Part of the joy and satisfaction of this evening came with putting the elegant and erudite Dame Janet before her audience once more and somehow validating the many years of pleasure she brought to those of us who admired and followed her every performance and recording. There are many treasures there, of course, and by necessity I was only able to represent six composers – Elgar, Bach, Berlioz, Britten, Gluck, Mahler. But they wove a musical thread through some riveting and highly philosophical reflections on the art and the “business” (in the commercial sense) of being a singer at Dame Janet’s level; the importance of audience, of the right teachers and the right collaborators. There were fascinating thumbnail sketches of the great (but diminutive) Barbirolli; of Sir Charles Mackerras and his obsession with the ornamentation, of the tyrannical George Szell and humane Carlo Maria Giulini. We now know (and I was intrigued to know) why Dame Janet has never “chested” for dramatic effect either on stage or in a piece like Elgar’s Sea Pictures where the temptation is strong. I assumed it was because she preferred to use the words for dramatic effect when in fact it was something far more practical – as in the configuration of her voice and technique simply didn’t allow for it. Or, put more simply, she didn’t know (or want to know) how to do it. We learned also how the physical abandon of her work on stage (from one so “composed” on the platform) was incredibly liberating for her – freeing her instrument, her whole being.

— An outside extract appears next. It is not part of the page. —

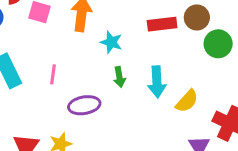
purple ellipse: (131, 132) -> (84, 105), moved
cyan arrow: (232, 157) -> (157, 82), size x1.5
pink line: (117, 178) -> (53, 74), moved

Part of the evening’s magic lay in watching Dame Janet listen intently (“sheer torture”, she described it) to her own recordings – sometimes with visible dismay, sometimes amusement. To be sat alongside her as the last of Mahler’s Rückert Lieder – “Ich bin der Welt abhanden gekommen” – unfolded was positively surreal. In a song about the isolation and loneliness of the artist it conjoured so many emotions. Her second recording with Barbirolli – in my view one of the great lieder recordings of our time – transcends mere performance and takes us to an altogether other emotional plane. In her stillness and concentration it was as if she was actually singing one last time.

At the close of the evening I quoted back to her a line from her book Full Circle: “We are all soon forgotten; five minutes after I leave the platform for the last time I shall be forgotten.” It hasn’t quite worked out that way, has it.

Now that you can relive the event by clicking below, I just want to share a priceless moment that happened before we both went on. I felt a hand on my arm accompanied by the words ‘Are you alright?’ ‘Im fine’, I replied, ‘A little nervous.’ ‘So am I’ were the words that came back. How special was that.